I agree with your general idea. I'd add it also looks very similar to what typical GNU/Linux have in practice: blessed packages from the distros' repositories, and third-party repos for those who want them.
Debian also has something 'in the middle' with additional repositories that aren't part of the main distribution and/or contain proprietary software.
Or maybe just get comfortable with adding versions and deprecation. eg optparse to argparse (though tbf, I would have just preferred it was optparse2). Or maybe the problem is excessive stability commitments. I think I prefer languages that realize things can improve and are willing to say if you want to run 10 year old code, use a 10 year old compiler/runtime.
I think I prefer languages that realize things can improve and are willing to say if you want to run 10 year old code, use a 10 year old compiler/runtime.
IMHO, the trouble with that stance is that it leaves no path to incrementally update a long-lived system to benefit from any of those improvements.
Suppose we have an application that runs on 2025’s most popular platform and in ten years we’re porting it to whatever new platform is popular in 2035. Personally, I’d like to know that all the business logic and database queries and UI structure and whatever else we wrote that was working before will still be working on the new platform, to whatever extent that makes sense. I’d like to make only some reasonably necessary set of changes for things that are actually different between the two platforms.
If we can’t do that, our only other option is a big rewrite. That is how you get a Python 2 to Python 3 situation. And that, in turn, is how you get a lot of systems stuck on the older version for years, despite all the advantages any later versions might offer.
1 reply →
That's not an apple-to-apple comparison, since Rust is a low-level language, and also because `reqwest` builds on top of `tokio`, an async runtime, and `hyper`, which is also a HTTP server, not just a HTTP client. If you check `ureq`, a synchronous HTTP client, it only adds 43 packages. Still more, but much less.

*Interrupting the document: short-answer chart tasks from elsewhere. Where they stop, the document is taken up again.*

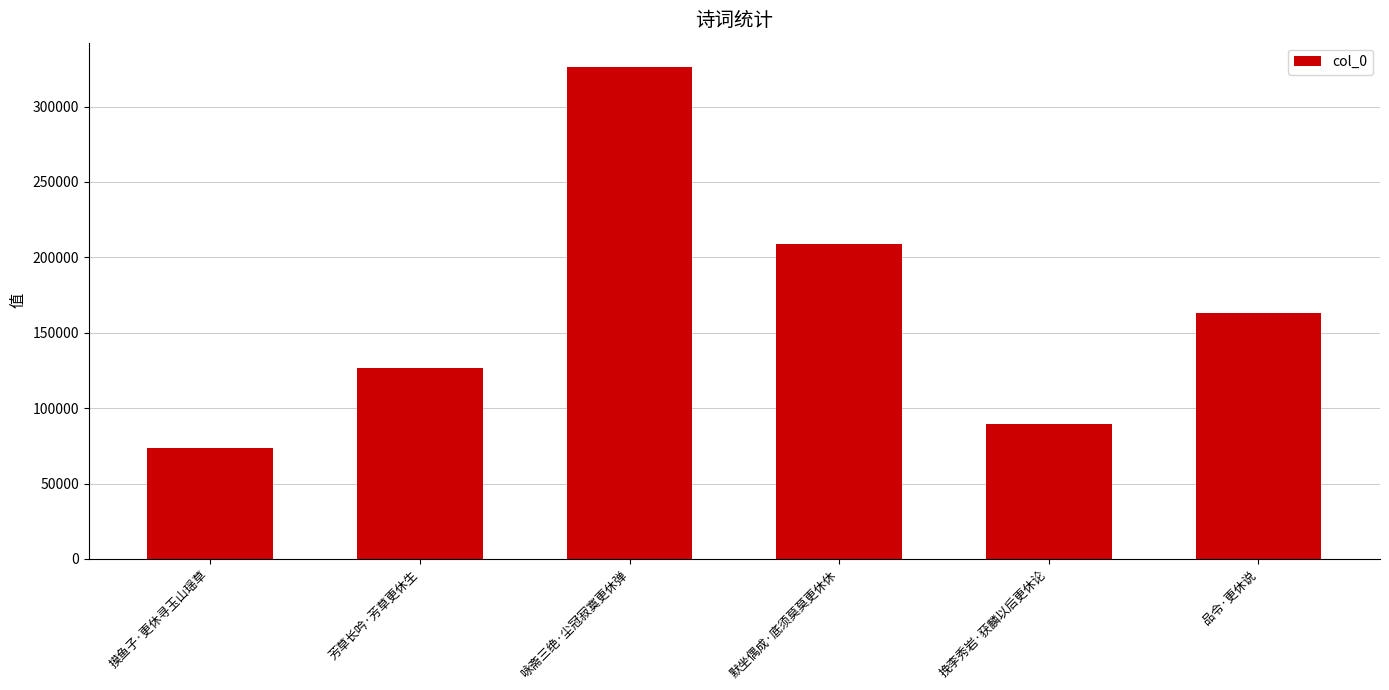

Which label corresponds to the smallest value in the chart?

摸鱼子·更休寻玉山瑶草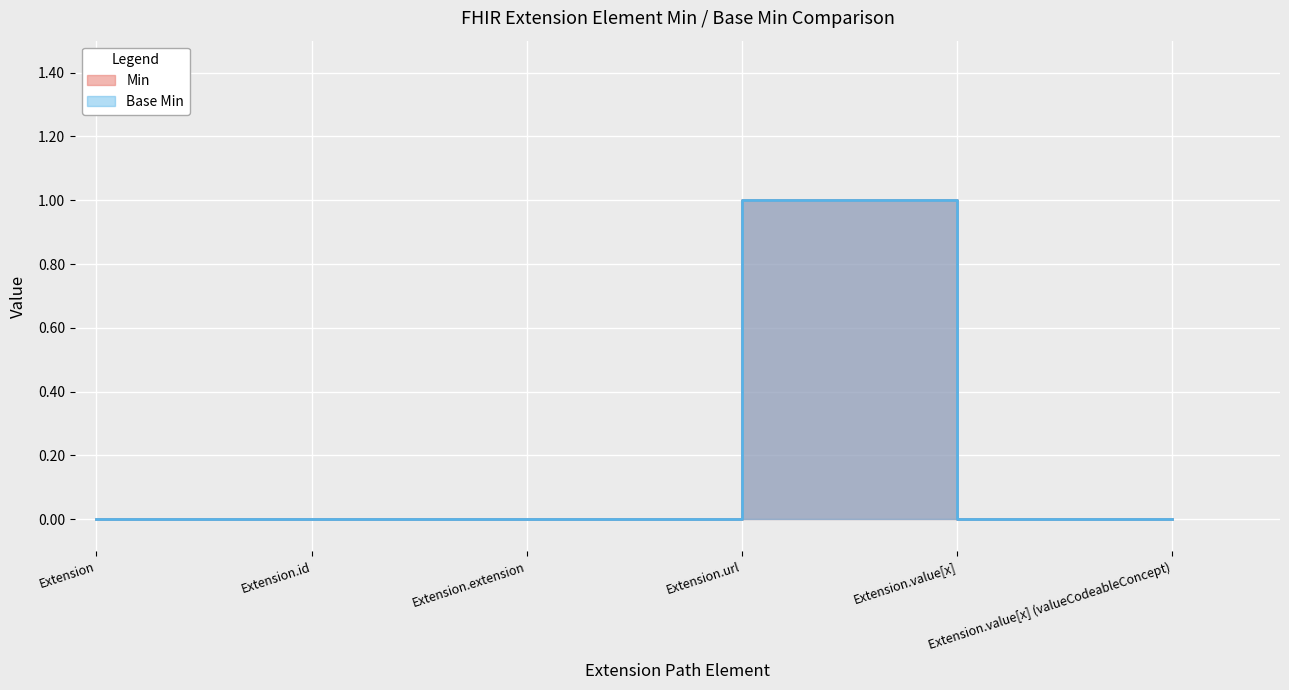

List the series in order of their peak value, lowest first.

Min, Base Min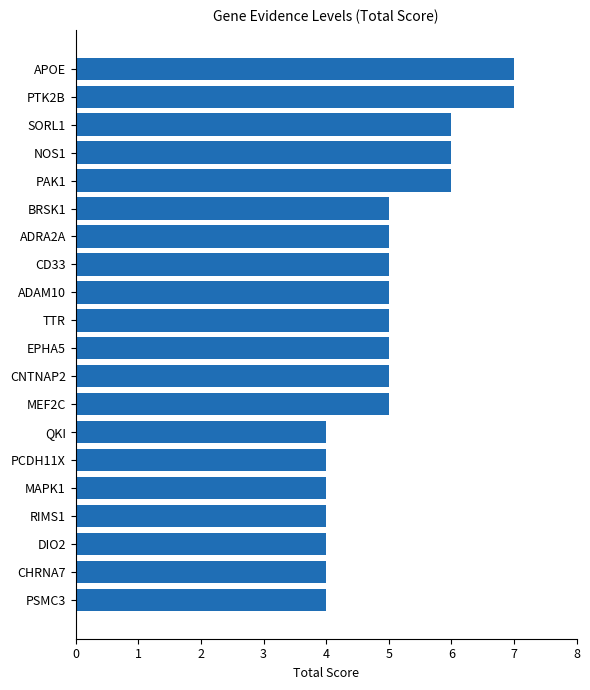

What is the difference between the second highest and second lowest values?

3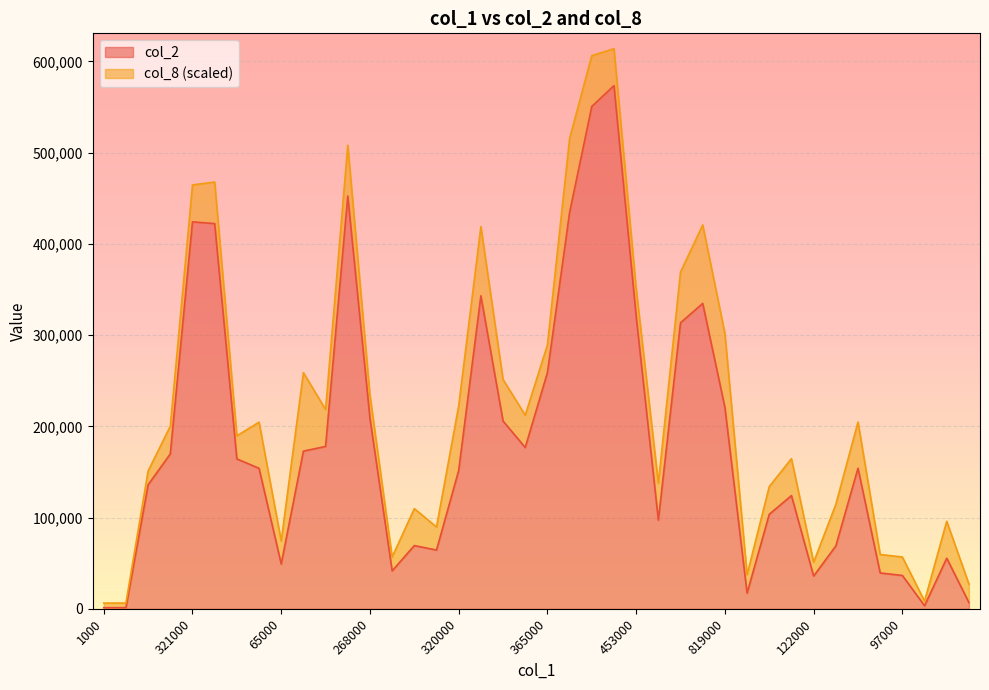

What is the maximum value for col_2?

573340.0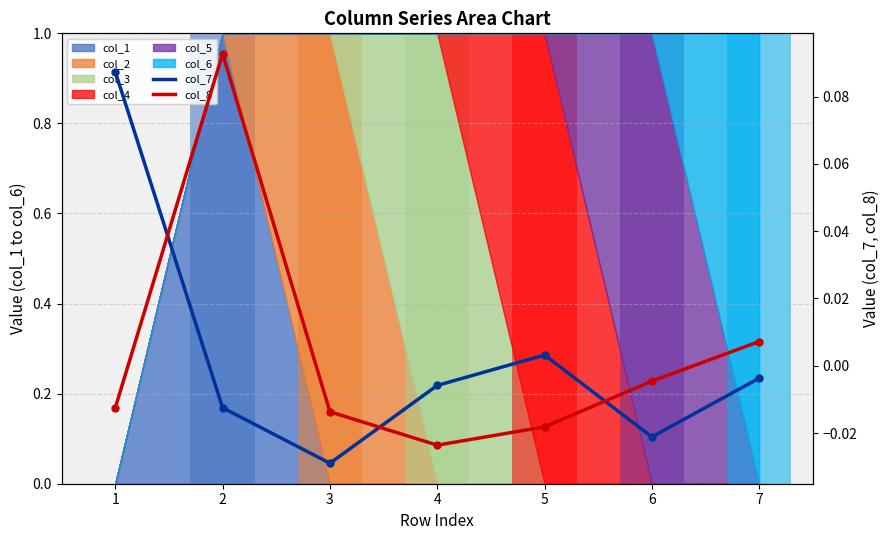

Reading right to left, extract all data points from this chart.

col_7: -0.0	-0.0	0.0	-0.0	-0.0	-0.0	0.1
col_8: 0.0	-0.0	-0.0	-0.0	-0.0	0.1	-0.0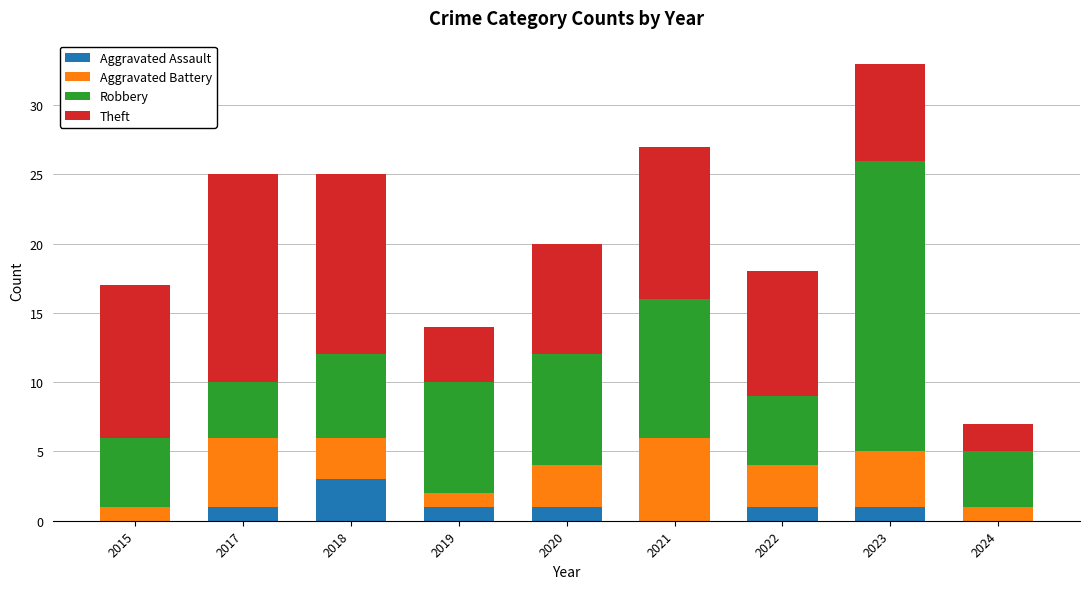

How many Aggravated Assault values are between 0 and 1?

8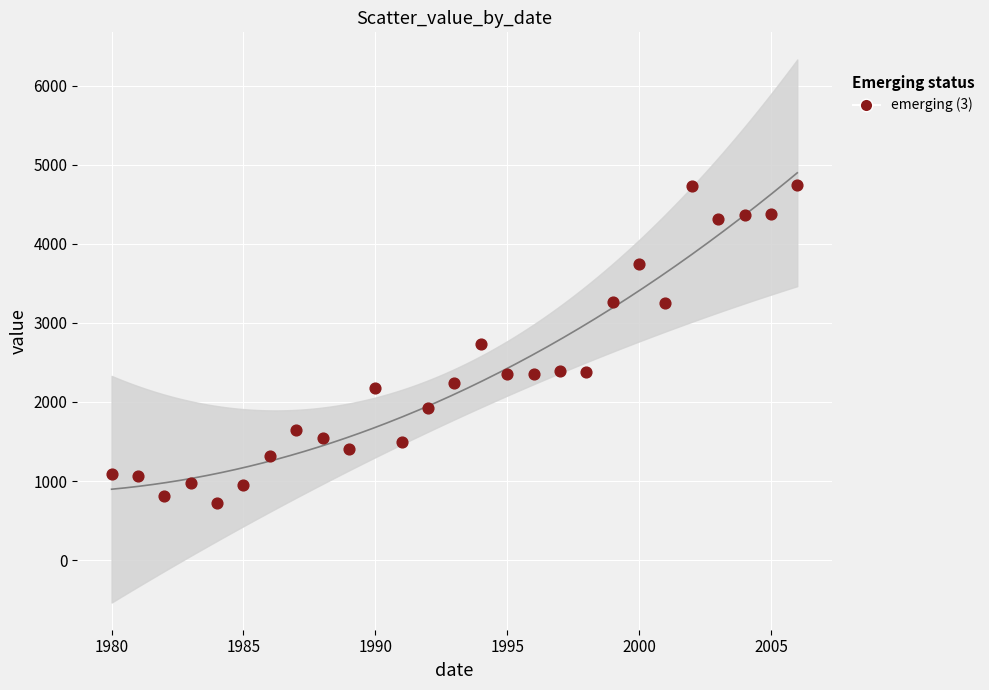

What is the range of X values (max minus min)?

26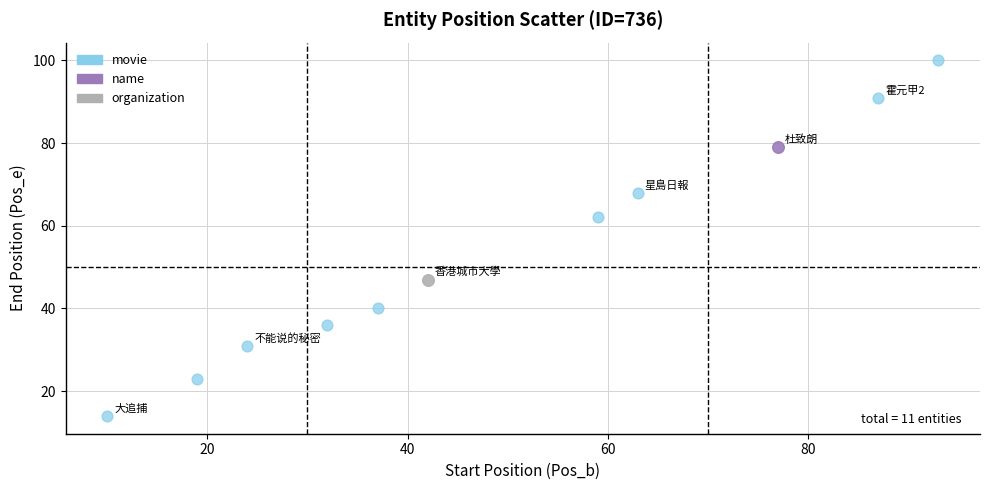

What are all the series names shown in the legend?

movie, name, organization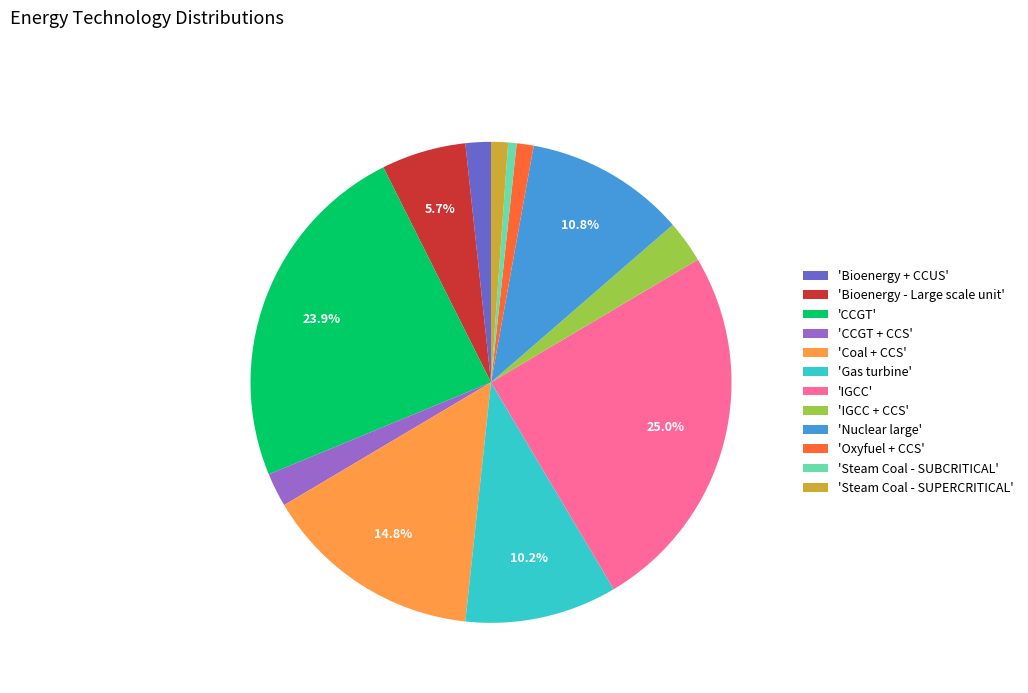

Is there a majority slice in this chart?

No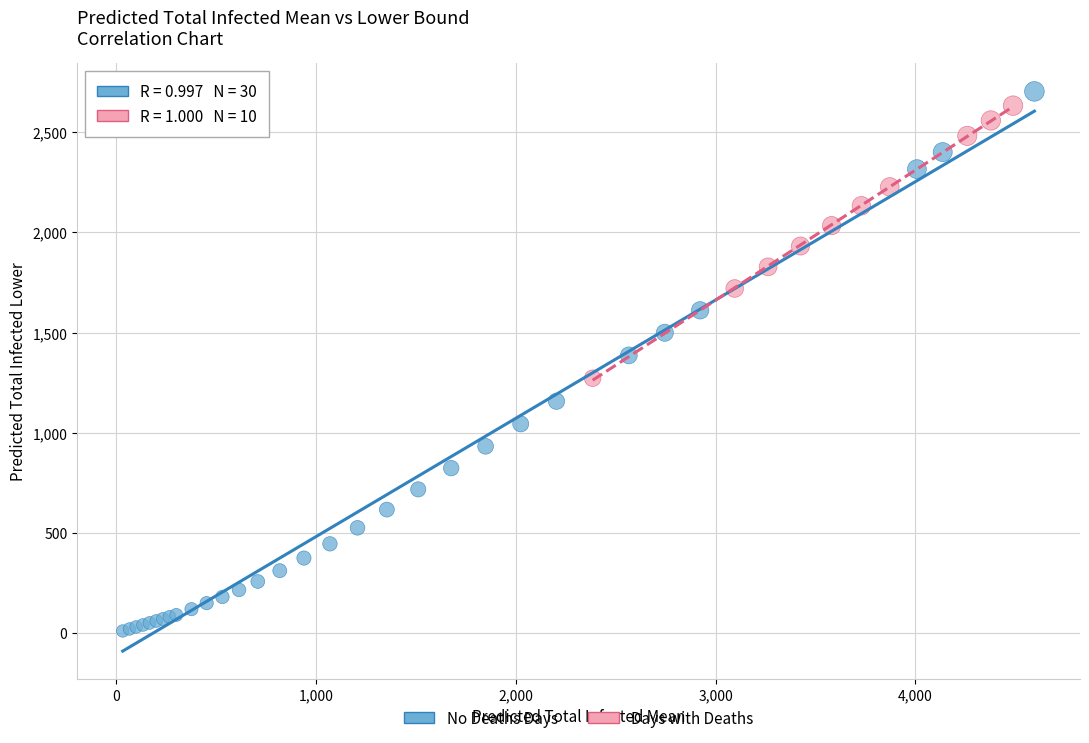

Which series contains the lowest Y value?

No Deaths Days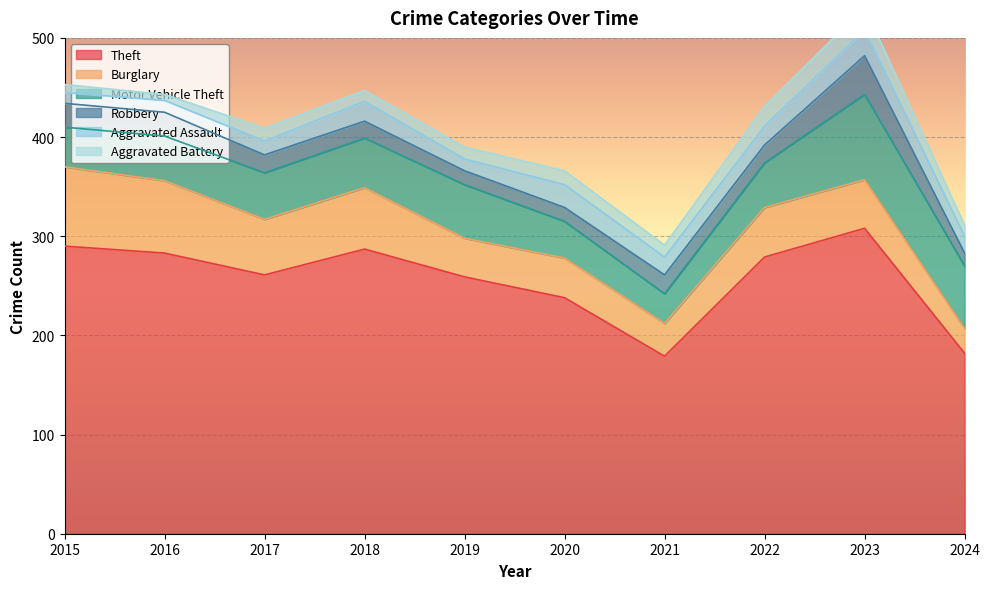

What are all the series names shown in the legend?

Theft, Burglary, Motor Vehicle Theft, Robbery, Aggravated Assault, Aggravated Battery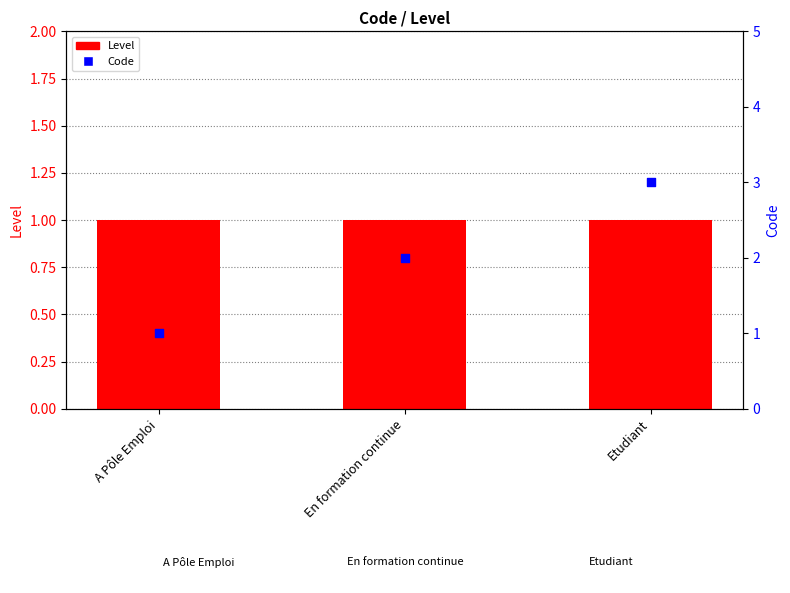

Which series contains the highest Y value?

Code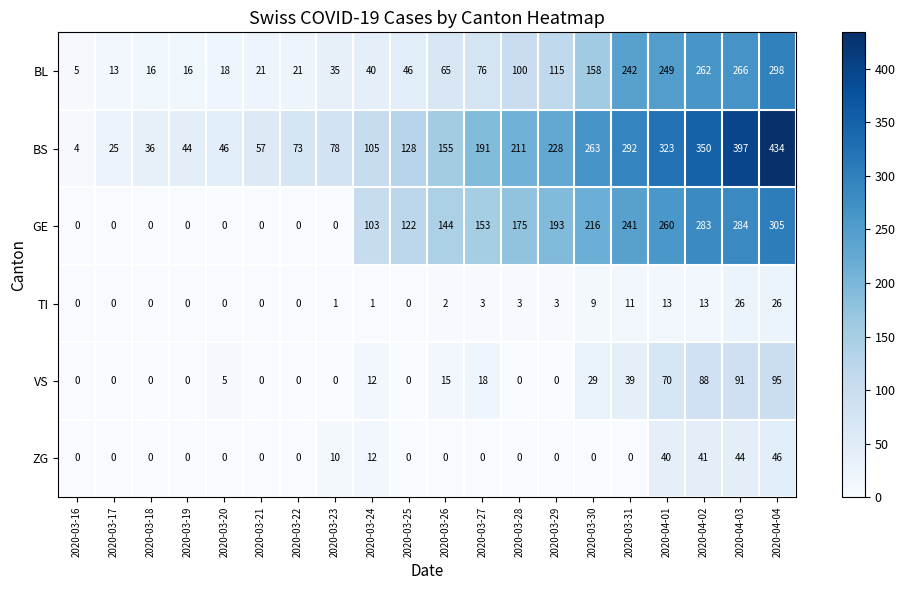

At which label does BS reach its minimum?

2020-03-16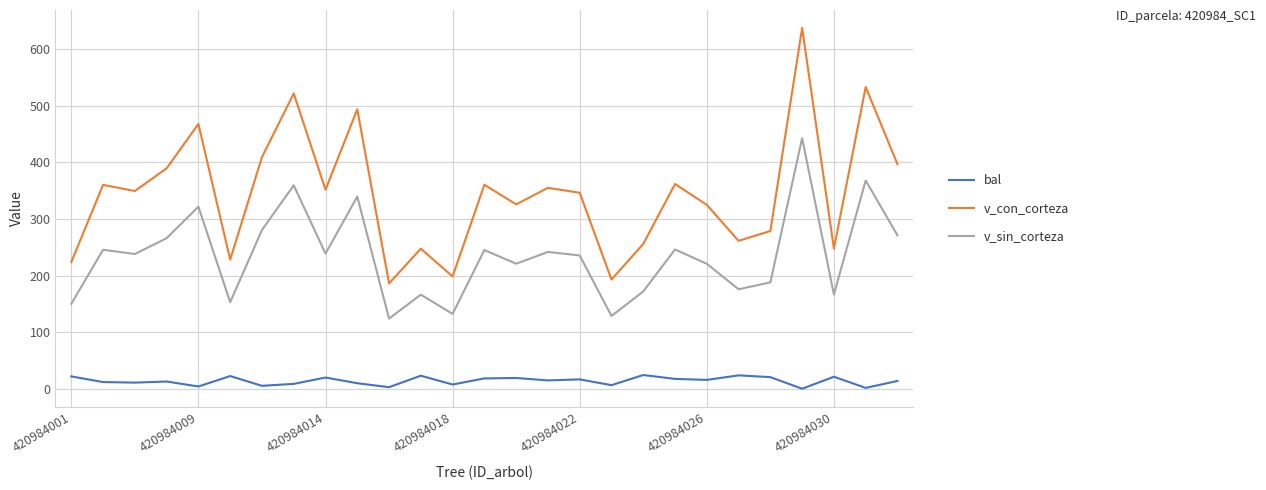

List the series in order of their peak value, lowest first.

bal, v_sin_corteza, v_con_corteza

And in Go I can build a production-ready HTTPS (not just HTTP) server with just the standard library and a few lines of code. (0 packages).
That Rust does not have standard implementations of commonly-used features (such as an async runtime) is problematic for supply chain security, since then everyone is pulling in dozens (or hundreds) of fragmented 3rd-party packages instead of working with a bulletproof standard library.
And this is exactly why Go is winning: because it's actually rather easy to write "pure Go" utilities (no dependencies outside the standard library), which statically compile to boot (avoiding shared libraries).
> (cf. PHP and hacks like `mysql_real_escape_string`, for example.)
PHP is a fantastic resource to learn how to do proper backward compatibility and package management. By doing the exact opposite of whatever PHP does, mostly.